Les animaux du parc ne craignent pas les êtres humains, ce qui leur donne un air inoffensif. Des labbes à longue queue peuvent venir virevolter autour de vous et des caribous vous approcher, curieux de votre présence.

Les indices confirmant que des hommes et des femmes sont venus avant vous sont encore clairement visibles, cela même si certains d’entre eux ont plus de 4 000 ans. Une trappe à renard en pierre, un cercle de tente (un cercle de pierres délimitant un campement), les vestiges éparpillés d’une expédition au pôle Nord témoignent tous du courage et de l’esprit d’aventure des premiers êtres humains venus peupler la solitude au sommet du monde.

Les ancêtres des Inuit ont voyagé dans cet endroit durant des milliers d’années. Ils savaient que leur survie dépendait de leur soumission aux exigences de cette terre et de son climat. Si le vent se levait et la température baissait radicalement, ils s’arrêtaient pour trouver refuge et continuaient lorsque le temps devenait plus clément. Encore aujourd’hui, les Inuit laissent le climat, les saisons et le rythme de la terre déterminer leur horaire de voyage.

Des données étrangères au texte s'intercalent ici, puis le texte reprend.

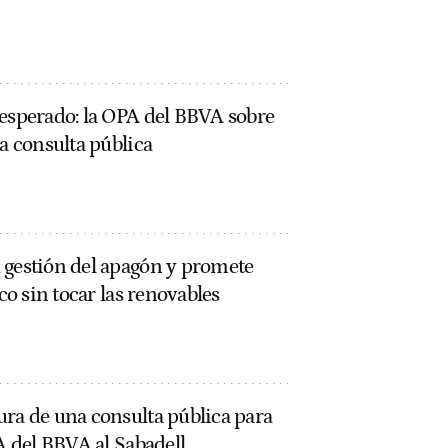
nesperado: la OPA del BBVA sobre
 a consulta pública
 gestión del apagón y promete
ico sin tocar las renovables
ura de una consulta pública para
PA del BBVA al Sabadell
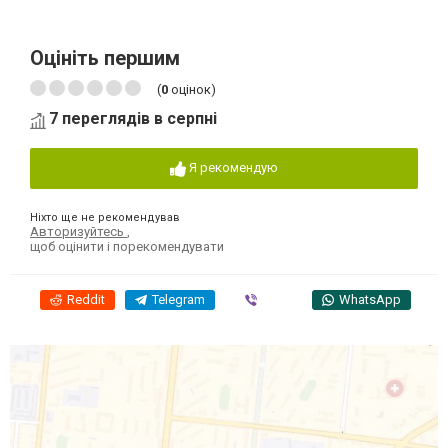
Оцініть першим
(
0
оцінок)
7 переглядів в серпні
Я рекомендую
Ніхто ще не рекомендував
Авторизуйтесь
,
щоб оцінити і порекомендувати
Reddit
Telegram
Viber
WhatsApp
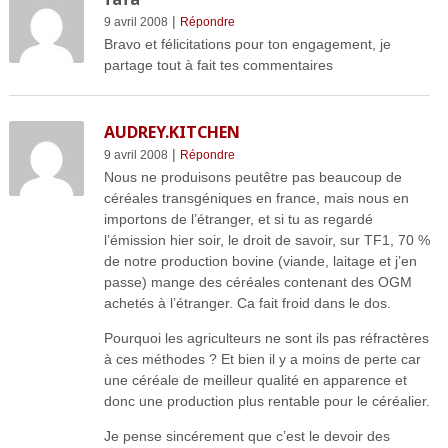
|
9 avril 2008
Répondre
Bravo et félicitations pour ton engagement, je
partage tout à fait tes commentaires
AUDREY.KITCHEN
|
9 avril 2008
Répondre
Nous ne produisons peutêtre pas beaucoup de
céréales transgéniques en france, mais nous en
importons de l’étranger, et si tu as regardé
l’émission hier soir, le droit de savoir, sur TF1, 70 %
de notre production bovine (viande, laitage et j’en
passe) mange des céréales contenant des OGM
achetés à l’étranger. Ca fait froid dans le dos.
Pourquoi les agriculteurs ne sont ils pas réfractères
à ces méthodes ? Et bien il y a moins de perte car
une céréale de meilleur qualité en apparence et
donc une production plus rentable pour le céréalier.
Je pense sincérement que c’est le devoir des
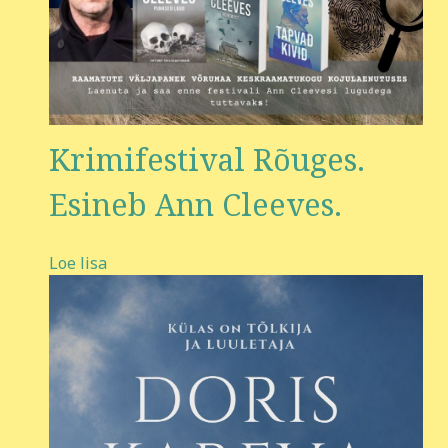
Krimifestival Rõuges.
Esineb Ann Cleeves.
Loe lisa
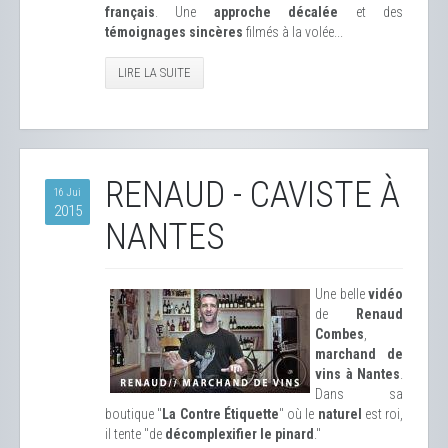
français
. Une
approche décalée
et des
témoignages sincères
filmés à la volée...
LIRE LA SUITE
RENAUD - CAVISTE À
16 Jui
2015
NANTES
Une belle
vidéo
de
Renaud
Combes
,
marchand de
vins à Nantes
.
Dans sa
boutique "
La Contre Étiquette
" où le
naturel
est roi,
il tente "de
décomplexifier le pinard
."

C’est une terre difficile. Les voyageurs verront peut-être leurs itinéraires en conflit avec l’horaire dicté par le vent, le froid et les tempêtes. Les voyageurs avertis qui visitent le Grand Nord apprennent des Inuit et adaptent leur itinéraire aux rythmes naturels de cette terre.

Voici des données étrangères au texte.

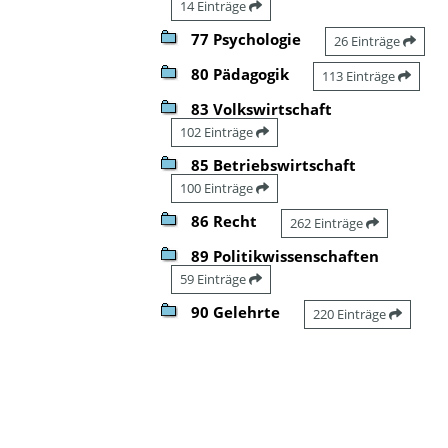
14 Einträge
77 Psychologie
26 Einträge
80 Pädagogik
113 Einträge
83 Volkswirtschaft
102 Einträge
85 Betriebswirtschaft
100 Einträge
86 Recht
262 Einträge
89 Politikwissenschaften
59 Einträge
90 Gelehrte
220 Einträge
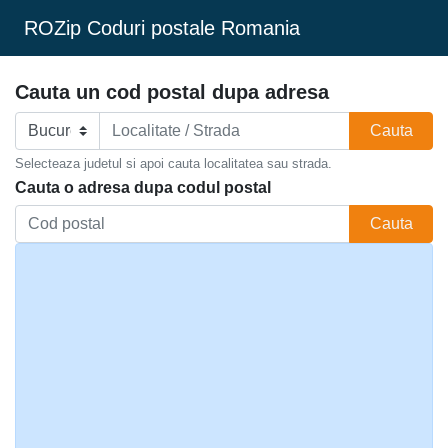
ROZip Coduri postale Romania
Cauta un cod postal dupa adresa
Cauta
Selecteaza judetul si apoi cauta localitatea sau strada.
Cauta o adresa dupa codul postal
Cauta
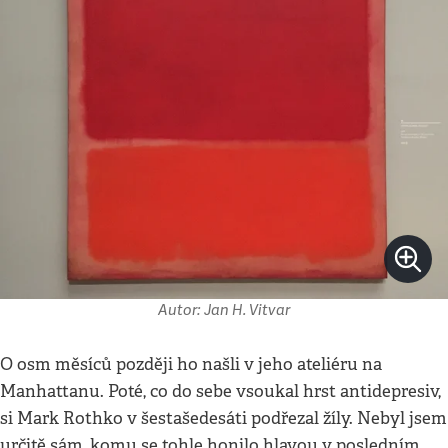
Autor: Jan H. Vitvar
O osm měsíců později ho našli v jeho ateliéru na
Manhattanu. Poté, co do sebe vsoukal hrst antidepresiv,
si Mark Rothko v šestašedesáti podřezal žíly. Nebyl jsem
určitě sám, komu se tohle honilo hlavou v posledním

Ils prévoient du temps dans leur horaire de voyage au cas où ils devraient rester à l’abri de leur tente en attendant que le vent se calme de même qu’ils apportent plus de nourriture et s’arment de patience. Ils réservent une ou trois journées de plus à leur voyage si une tempête et ou une mauvaise visibilité empêcherait leur avion de voler. Ils acceptent l’imprévisibilité du climat arctique et laissent la nature déterminer leur horaire plutôt que le temps.

Surtout, les voyageurs avisés profitent de cette occasion sans pareille pour découvrir la vie dans une petite communauté du Nord. Ils tirent parti de ce temps supplémentaire non pas seulement comme une marge de sécurité, mais comme une part essentielle et captivante de leur expérience dans le Nord.

Si vous venez dans le Nord soumis à la rigidité d’un horaire, vous risquez de ne retirer que des frustrations de cette expérience d’une vie. Soyez prêt à accepter les conditions de l’Arctique et cette terre vous ouvrira son cœur.